__Task directions__. Copy the lines from the line with "Reading top to" to the line with "Reading left to", including both of those lines, and leave the pictures out of your answer.

__Study material__.

|---|

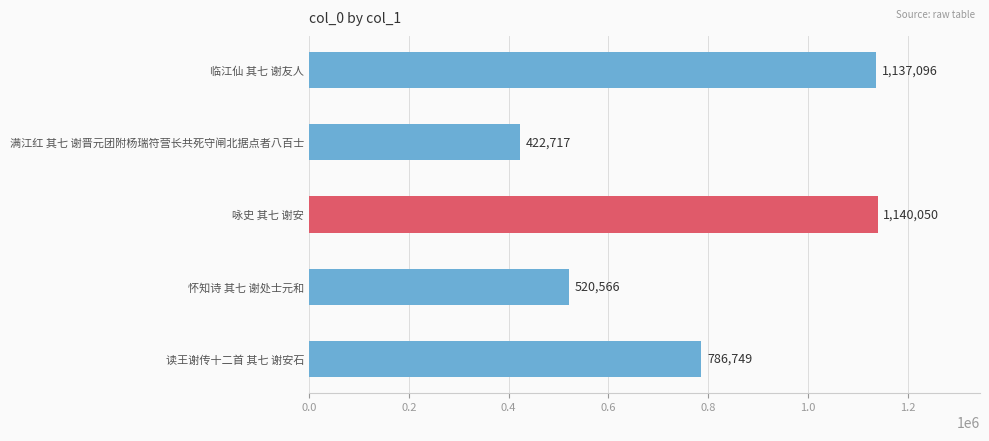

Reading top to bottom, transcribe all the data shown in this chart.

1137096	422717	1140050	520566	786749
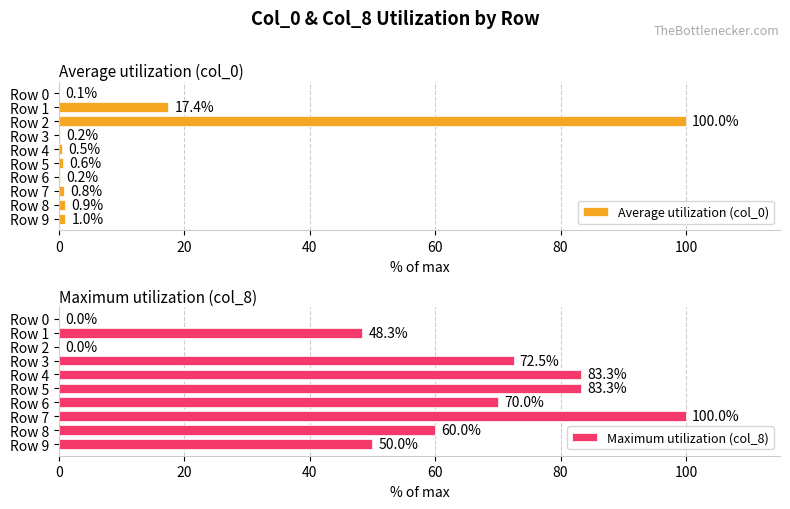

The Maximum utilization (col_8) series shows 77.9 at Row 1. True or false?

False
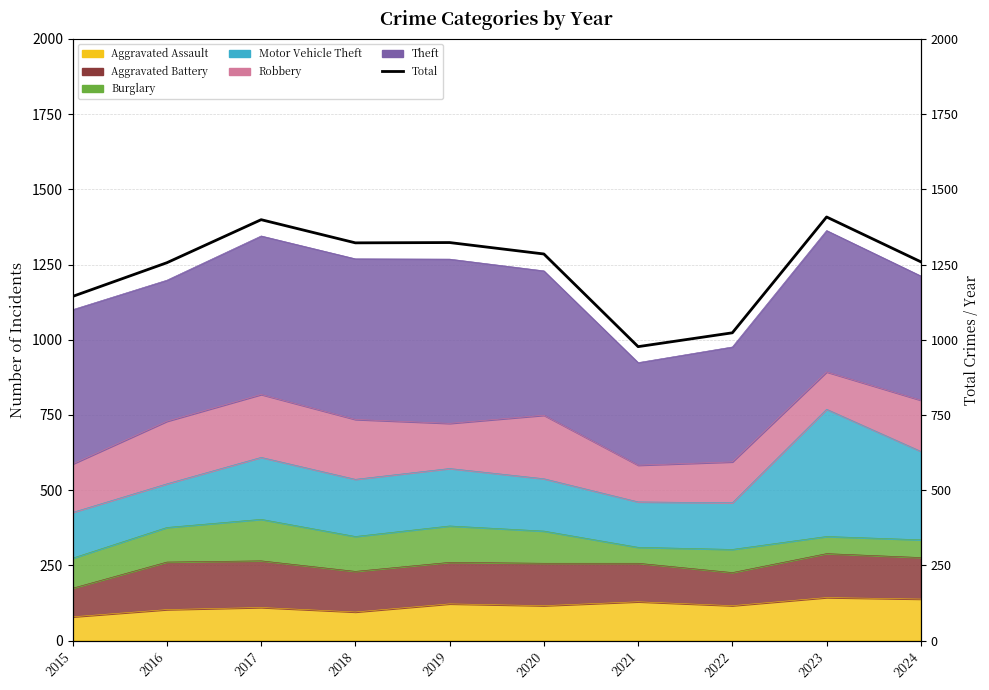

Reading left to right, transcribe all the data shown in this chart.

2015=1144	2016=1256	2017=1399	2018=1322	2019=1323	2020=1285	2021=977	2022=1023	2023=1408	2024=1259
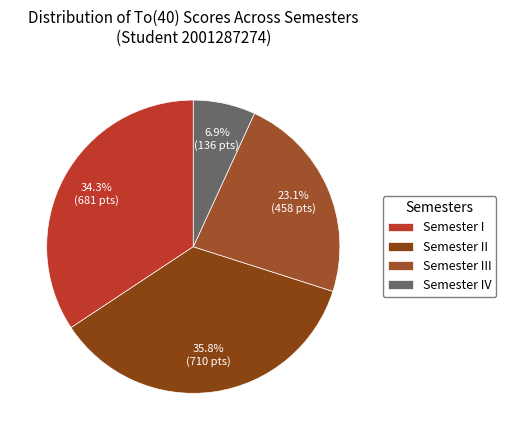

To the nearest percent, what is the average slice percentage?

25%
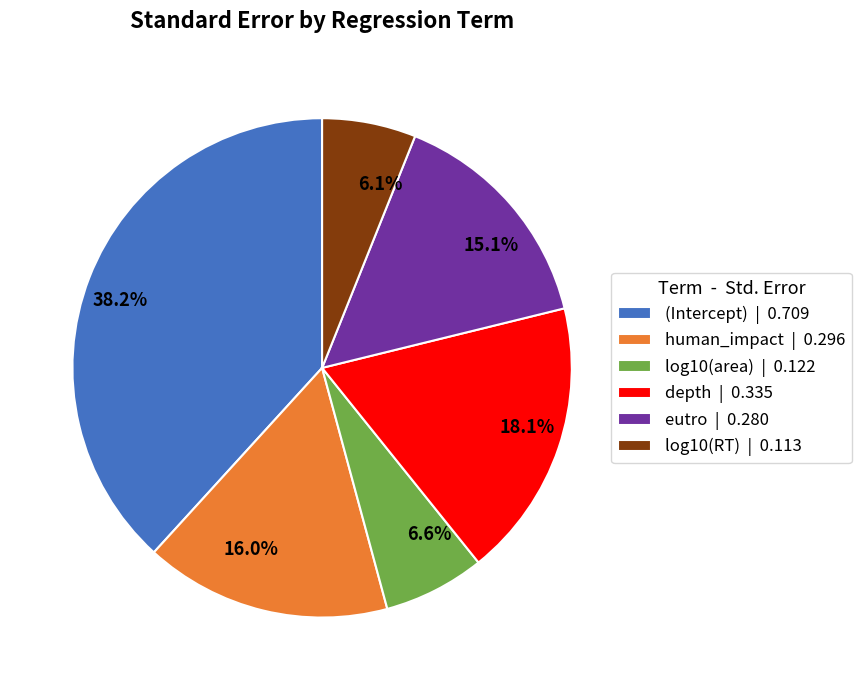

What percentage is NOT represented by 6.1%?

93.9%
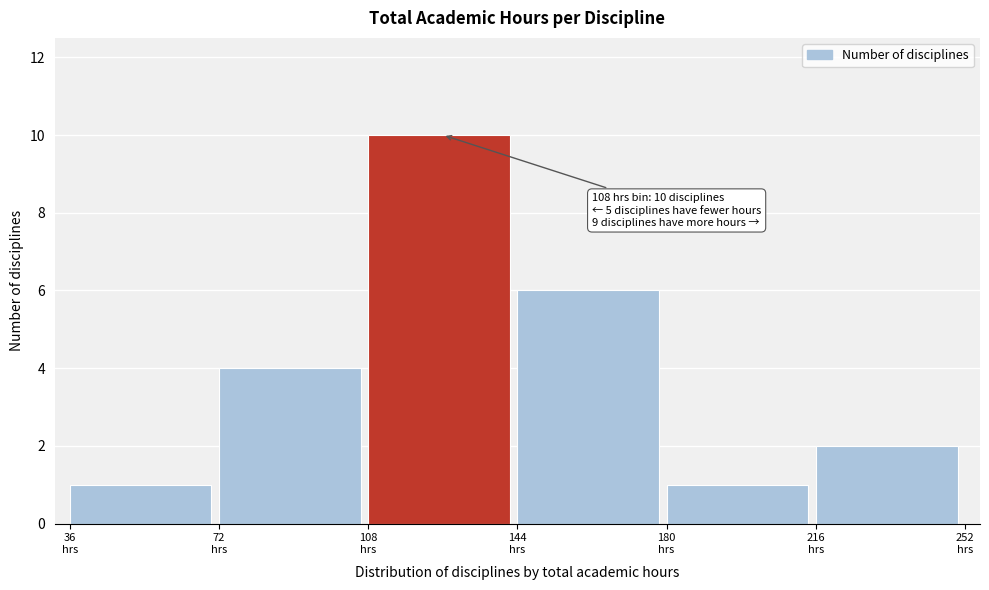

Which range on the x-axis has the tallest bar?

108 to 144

|---|

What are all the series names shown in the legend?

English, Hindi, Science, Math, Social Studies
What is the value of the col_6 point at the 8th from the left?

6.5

|---|

__Solution__.
Reading top to bottom, transcribe all the data shown in this chart.

1137096	422717	1140050	520566	786749

The Maximum utilization (col_8) series shows 77.9 at Row 1. True or false?

False

Reading left to right, transcribe all the data shown in this chart.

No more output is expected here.